# OH newbie questions



## cnt (Jun 8, 2013)

I'm working on my first beehive and I want to make a 4x2x1 (deep body) frame observation hive(OH) similar to what the pacific science center has (had?). 
http://pacscilife.blogspot.com/2010/01/bees-in-winter_10.html

I have a few questions though since I've never kept bees before.
Is this a reasonable general layout? Is it big enough?
do bees need to be kept in the dark? ie should the windows be covered when i'm not looking inside?
If I keep this in my garage will the warm temperatures keep them too active during the winter?
What about car engines and other noises in the garage will they be bothered?
Is it big enough that I'd eventually be able to harvest some honey/wax?

Thanks for the help.


----------



## Tenbears (May 15, 2012)

I could not get the link to load so I cannot answer the first question. 

Bees prefer the dark, however it is not necessary, they will become accustom to the observation hive. 

it is the cold out side that keep bees from foraging. they work hard to keep the hive warm. they will be fine in a garage. if the hive is built properly the exhaust from pulling cars in and out should be no problem unless you leave it running for extended periods of time in the garage.

Observation hives are just that. the dynamics of an observation hive are such that harvesting product is rare. in fact the opposite is true. 

No I will ask a favor. when posting a tread at least take the time to spell your acronyms out once. so we will know what it means. Look at your title it leads one to believe you are from Ohio. and some of us old timers feel if someone is too lazy to type out their questions, them maybe they do not have enough dedication to use whet we have to offer.


----------



## cnt (Jun 8, 2013)

Sorry about the acronym. I read OH so much in the observation hive forum that I figured it was standard jargon. I've edited the above but cannot change the title. 

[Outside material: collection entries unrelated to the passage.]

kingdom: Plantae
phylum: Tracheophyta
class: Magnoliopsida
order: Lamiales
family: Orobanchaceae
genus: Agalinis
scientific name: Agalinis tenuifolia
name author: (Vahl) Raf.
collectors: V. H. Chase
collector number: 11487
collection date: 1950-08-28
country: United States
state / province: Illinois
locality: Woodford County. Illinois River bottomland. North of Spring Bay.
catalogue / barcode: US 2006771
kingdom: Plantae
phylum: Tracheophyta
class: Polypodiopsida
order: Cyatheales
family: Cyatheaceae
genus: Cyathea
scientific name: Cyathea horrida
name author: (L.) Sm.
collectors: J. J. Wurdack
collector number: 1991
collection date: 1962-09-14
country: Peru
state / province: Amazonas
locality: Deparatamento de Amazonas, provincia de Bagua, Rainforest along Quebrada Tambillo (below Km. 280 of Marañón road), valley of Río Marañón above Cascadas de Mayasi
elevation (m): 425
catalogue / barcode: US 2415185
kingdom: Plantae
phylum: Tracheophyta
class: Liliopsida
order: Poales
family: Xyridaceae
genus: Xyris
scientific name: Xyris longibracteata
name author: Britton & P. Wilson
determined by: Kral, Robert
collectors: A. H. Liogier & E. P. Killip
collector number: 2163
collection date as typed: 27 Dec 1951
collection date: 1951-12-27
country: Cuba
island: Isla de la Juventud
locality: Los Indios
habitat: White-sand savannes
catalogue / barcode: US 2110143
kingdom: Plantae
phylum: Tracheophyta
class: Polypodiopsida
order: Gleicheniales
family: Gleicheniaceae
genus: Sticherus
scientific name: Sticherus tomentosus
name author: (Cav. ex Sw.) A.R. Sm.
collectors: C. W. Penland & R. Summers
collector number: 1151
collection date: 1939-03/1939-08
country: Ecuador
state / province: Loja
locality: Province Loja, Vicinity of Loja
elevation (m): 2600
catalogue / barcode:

Here's the image I was referring to:


----------



## Tenbears (May 15, 2012)

That is a nice hive. It seems to be well built and is plenty large. Mine is similar but only 4 frames. should do the job for you.


----------



## cnt (Jun 8, 2013)

I noticed that a lot of observation hives are even smaller than a brood box (ie <8 frames) I choose 8 frames to mimic the size of a brood box. Am I making it needlessly big?


----------